【リカバリーの物語28】
第五章 リカバリーと五つの傾向
リカバリーを経験している方には様々な方がいます。しかし、インタビューなどの調査をするといくつかの傾向があるようでした。ここでは「ストレングスモデル」という本で試みられた質的な分類を参考に解説します。
①自分との関係
(ア)疾患と異なる自己定義
自己紹介をするときのことです。
主治医の前では自分は「患者」なので、短い時間で自己紹介するには病気や症状を中心に説明するのが普通です。親類の前では、「○○さんの弟のいとこです」といった具合に血縁関係で自己紹介するものでしょう。大好きな人とか尊敬する人に自己紹介するときは、どのように自分を説明するでしょうか。自己紹介をしながら、自分とは誰か、どういった人であるかを再確認しています。
様々な役割や自己紹介の中で、自分が好きだなと選んだ物をアイデンティティと言います。言い換えれば、自分らしさということ。
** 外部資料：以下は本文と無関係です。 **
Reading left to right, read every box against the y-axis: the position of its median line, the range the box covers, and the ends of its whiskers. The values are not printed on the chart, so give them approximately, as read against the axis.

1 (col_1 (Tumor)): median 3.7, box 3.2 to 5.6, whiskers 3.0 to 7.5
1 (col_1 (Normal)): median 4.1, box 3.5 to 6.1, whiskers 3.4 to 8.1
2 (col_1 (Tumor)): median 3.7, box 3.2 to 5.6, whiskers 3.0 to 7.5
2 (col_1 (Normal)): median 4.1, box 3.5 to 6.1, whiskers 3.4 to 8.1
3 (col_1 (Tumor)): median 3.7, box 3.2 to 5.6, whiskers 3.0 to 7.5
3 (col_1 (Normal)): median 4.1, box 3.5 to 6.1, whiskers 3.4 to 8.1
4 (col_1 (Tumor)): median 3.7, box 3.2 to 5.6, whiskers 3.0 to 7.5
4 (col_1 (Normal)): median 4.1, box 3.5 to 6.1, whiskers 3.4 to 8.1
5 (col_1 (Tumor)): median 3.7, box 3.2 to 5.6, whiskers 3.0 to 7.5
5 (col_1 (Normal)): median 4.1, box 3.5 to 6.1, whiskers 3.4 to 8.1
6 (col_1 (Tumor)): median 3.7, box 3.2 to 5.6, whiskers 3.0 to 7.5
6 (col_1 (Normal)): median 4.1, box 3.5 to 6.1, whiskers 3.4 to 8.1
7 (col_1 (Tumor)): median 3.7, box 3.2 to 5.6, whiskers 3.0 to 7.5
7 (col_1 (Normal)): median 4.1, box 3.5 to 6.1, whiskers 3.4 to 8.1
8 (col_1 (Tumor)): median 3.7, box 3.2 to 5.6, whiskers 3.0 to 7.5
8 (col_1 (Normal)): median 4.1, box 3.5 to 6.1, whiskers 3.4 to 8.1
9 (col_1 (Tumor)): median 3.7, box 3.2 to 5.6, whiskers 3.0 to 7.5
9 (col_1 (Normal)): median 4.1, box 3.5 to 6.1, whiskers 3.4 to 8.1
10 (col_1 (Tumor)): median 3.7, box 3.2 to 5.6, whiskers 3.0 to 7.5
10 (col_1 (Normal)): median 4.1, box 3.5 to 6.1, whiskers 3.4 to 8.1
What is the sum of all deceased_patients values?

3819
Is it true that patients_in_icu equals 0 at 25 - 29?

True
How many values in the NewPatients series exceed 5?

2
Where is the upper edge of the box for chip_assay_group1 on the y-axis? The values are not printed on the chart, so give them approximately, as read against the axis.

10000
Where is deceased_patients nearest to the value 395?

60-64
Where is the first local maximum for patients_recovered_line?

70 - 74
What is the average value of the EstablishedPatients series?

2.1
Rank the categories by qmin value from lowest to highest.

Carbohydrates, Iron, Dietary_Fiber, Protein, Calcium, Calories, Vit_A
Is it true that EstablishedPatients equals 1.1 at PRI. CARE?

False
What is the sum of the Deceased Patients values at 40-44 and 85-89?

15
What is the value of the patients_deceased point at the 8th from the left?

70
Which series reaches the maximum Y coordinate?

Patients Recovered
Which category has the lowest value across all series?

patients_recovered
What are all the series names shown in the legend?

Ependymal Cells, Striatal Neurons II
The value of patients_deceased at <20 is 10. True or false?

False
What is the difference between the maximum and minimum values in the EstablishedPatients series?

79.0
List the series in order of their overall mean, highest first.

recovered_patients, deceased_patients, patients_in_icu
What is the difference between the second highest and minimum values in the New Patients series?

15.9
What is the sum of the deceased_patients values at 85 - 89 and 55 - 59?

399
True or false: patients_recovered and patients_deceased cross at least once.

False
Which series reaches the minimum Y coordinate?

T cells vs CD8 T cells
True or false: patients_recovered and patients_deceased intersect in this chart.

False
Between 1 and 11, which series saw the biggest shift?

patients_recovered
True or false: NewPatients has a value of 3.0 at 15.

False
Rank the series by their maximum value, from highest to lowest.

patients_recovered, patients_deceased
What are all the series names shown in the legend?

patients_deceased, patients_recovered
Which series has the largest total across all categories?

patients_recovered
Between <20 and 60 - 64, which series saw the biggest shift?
筆者は、ほこりによるアレルギーがありますが、自己紹介の時は触れません。つまり自分らしさとは関係ない属性だと考えています。精神疾患がありながらも充実した時間を過ごしている方たちは、同じように精神疾患とは別の自分らしさを持っている傾向があるようです。
【手記より】
自分は病気を持っているからとか、健常者と一緒にされるのは嫌だとか、病気のせいにして卑屈になるような気持ちは一切持っておりません。出来ないことはできないときっぱり言ってしまいます。健常者と比べてしまう、そのこと自体がもう病気を作ってしまっている一つなのかもしれません。